Des sources informées indiquent que les propositions porteront sur « repenser le contrat social » et « faire en sorte que l’ultra-intelligence serve tout le monde ». Certaines parties pourraient susciter des controverses, afin de sortir la discussion sur l’IA du cercle technologique pour l’amener à un niveau public plus large. OpenAI a récemment, au cours des dernières semaines, supprimé Sora, quitté la licence de Disney et annulé le projet de partenaire érotique. Le service produits a été renommé « AGI Deployment ». Un financement de 12,2 milliards de dollars a été obtenu, et l’entreprise prévoit encore de lancer une IPO d’ici la fin de l’année.

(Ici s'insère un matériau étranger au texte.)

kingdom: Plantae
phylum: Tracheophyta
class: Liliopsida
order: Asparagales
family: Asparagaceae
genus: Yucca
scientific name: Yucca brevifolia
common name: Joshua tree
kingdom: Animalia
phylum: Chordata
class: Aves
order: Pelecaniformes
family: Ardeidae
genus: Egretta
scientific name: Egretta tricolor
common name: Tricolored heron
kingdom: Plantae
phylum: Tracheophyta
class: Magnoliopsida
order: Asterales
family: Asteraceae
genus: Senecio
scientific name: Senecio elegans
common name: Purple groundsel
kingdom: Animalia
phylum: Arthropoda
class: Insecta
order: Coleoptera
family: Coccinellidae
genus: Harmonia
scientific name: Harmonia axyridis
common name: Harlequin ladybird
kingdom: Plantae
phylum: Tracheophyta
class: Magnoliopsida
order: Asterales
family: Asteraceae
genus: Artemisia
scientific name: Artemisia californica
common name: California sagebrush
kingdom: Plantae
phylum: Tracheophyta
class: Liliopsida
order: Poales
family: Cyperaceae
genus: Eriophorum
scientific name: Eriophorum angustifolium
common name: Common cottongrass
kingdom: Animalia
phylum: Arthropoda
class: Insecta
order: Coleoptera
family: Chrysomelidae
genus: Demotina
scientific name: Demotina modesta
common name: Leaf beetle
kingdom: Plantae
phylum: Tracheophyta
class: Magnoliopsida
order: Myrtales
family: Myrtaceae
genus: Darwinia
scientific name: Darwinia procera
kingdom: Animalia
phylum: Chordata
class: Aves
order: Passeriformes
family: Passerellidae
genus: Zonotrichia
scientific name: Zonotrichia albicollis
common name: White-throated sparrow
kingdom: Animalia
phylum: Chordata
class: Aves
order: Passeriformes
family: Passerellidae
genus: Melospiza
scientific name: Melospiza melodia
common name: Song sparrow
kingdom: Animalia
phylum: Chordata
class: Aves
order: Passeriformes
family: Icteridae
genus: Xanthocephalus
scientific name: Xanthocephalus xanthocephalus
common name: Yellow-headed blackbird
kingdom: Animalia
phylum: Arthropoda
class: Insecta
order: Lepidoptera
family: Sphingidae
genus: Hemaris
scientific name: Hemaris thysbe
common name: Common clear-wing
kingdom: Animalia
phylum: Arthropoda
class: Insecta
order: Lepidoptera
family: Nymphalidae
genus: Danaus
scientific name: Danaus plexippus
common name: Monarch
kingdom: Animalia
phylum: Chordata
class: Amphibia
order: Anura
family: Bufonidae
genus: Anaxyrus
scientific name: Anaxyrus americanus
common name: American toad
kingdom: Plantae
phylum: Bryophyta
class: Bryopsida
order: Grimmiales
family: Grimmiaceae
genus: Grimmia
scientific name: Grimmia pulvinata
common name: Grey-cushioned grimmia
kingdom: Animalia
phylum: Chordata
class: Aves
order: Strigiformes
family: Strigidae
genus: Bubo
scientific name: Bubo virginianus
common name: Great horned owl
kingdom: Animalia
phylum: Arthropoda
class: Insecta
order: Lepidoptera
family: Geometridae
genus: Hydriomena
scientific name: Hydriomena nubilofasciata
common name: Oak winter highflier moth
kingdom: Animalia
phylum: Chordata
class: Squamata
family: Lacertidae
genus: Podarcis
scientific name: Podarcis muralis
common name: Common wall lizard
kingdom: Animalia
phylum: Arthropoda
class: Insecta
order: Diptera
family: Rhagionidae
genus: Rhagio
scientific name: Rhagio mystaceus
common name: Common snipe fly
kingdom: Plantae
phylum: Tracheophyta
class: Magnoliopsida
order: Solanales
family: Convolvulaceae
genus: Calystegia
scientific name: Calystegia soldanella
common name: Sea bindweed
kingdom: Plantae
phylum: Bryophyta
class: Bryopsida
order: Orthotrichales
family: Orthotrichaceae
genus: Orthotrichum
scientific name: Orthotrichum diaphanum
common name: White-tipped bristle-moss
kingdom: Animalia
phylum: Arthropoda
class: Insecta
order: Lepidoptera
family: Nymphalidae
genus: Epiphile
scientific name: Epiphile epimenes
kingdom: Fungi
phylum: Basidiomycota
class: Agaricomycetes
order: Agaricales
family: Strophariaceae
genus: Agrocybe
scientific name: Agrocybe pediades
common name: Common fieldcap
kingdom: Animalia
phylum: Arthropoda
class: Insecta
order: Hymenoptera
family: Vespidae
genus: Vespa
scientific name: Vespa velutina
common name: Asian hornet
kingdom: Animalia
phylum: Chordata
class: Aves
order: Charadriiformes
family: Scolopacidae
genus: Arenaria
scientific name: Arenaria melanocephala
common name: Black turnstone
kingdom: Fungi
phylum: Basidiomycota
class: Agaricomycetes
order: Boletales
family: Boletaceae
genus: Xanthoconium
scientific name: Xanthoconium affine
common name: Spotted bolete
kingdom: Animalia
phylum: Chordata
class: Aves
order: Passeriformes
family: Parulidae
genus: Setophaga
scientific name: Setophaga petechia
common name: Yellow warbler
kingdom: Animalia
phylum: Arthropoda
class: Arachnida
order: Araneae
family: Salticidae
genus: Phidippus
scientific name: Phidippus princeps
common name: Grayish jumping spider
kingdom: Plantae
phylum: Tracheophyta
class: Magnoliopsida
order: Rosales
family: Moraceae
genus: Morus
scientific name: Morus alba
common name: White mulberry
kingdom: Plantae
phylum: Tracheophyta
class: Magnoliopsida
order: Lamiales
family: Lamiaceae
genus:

Dans un contexte où les élections présidentielles de mi-mandat de 2026 approchent et où le soutien populaire en faveur de l’IA est en baisse, OpenAI semble vouloir définir les sujets avant la mise en place de la réglementation.
Cependant, la haute direction d’OpenAI n’est elle-même pas alignée sur la politique de l’IA. Achiam a précédemment, sur X, critiqué publiquement les groupes de lobbying pro-IA qui dépensent de l’argent pour attaquer des candidats à des sièges à la Chambre des représentants de l’État de New York favorables à la réglementation, en la personne du candidat Alex Bores, en disant que cela « sera vu plus tard comme un faux pas totalement dénué de sens ». Cette prise de position a été largement interprétée comme visant le président d’OpenAI, Brockman, qui est justement le principal bailleur de fonds de ce super PAC anti-réglementation. D’un côté, on appelle à « repenser le contrat social », et de l’autre, on dépense de l’argent pour faire pression et étouffer les candidats qui défendent la réglementation : à l’évidence, au sein d’OpenAI, la manière de composer avec les gouvernements n’est pas encore clairement établie.